The Cosmic Zoom: Scale, Knowledge, and Mediation
by Zachary Horton
University of Chicago Press, 2021
eISBN: 978-0-226-74258-8 | Cloth: 978-0-226-74230-4 | Paper: 978-0-226-74244-1

ABOUT THIS BOOK | AUTHOR BIOGRAPHY | TOC
ABOUT THIS BOOK
The Powers of Ten by Charles and Ray Eames announces itself as “A film dealing with the relative size of things in the universe,” and in it, we see two people enjoying a picnic on a sunny day before the view zooms up and away to show the park where they sit, the city around the park, the continent, the whole globe, and progressively farther into space, lightyears beyond the initial scene.
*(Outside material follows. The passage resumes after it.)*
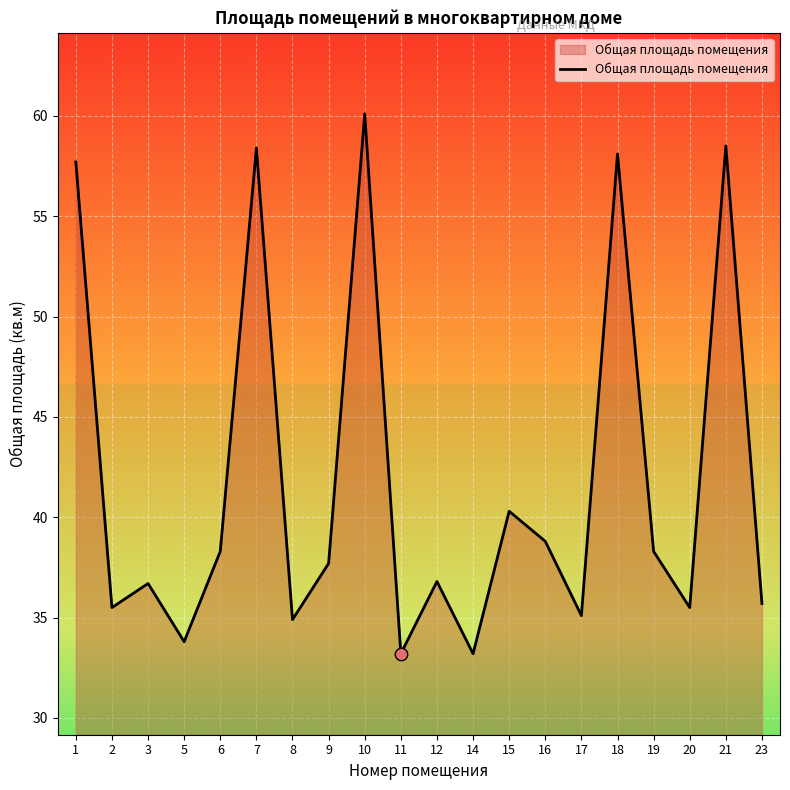

What is the change in value from 6 to 16?

+0.5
It then moves back in for a close-up of the hand of the picnicker, travelling deep into the microscopic realm. Zachary Horton calls this effect the “cosmic zoom,” a trope that has influenced countless media forms over the past seventy years.

The Cosmic Zoom uses this visual and conceptual flight through the scales of the universe as a starting point to develop a cross-disciplinary theory of scale as mediated difference. It considers the origins of our notions of scale, how scalar mediation functions differently in analog and digital modes, and how cosmic zoom media has influenced both scientific and popular understandings of the seen and unseen world. These considerations, Horton shows, are vital to addressing the major questions of both climate change and big data, which he treats as two facets of a single issue: scalar mediation. Through analyses of literature, film, digital media, and database history, Horton brings our obsession with scale into sharper focus, establishing a much-needed framework for thinking about scale across multiple domains and disciplines.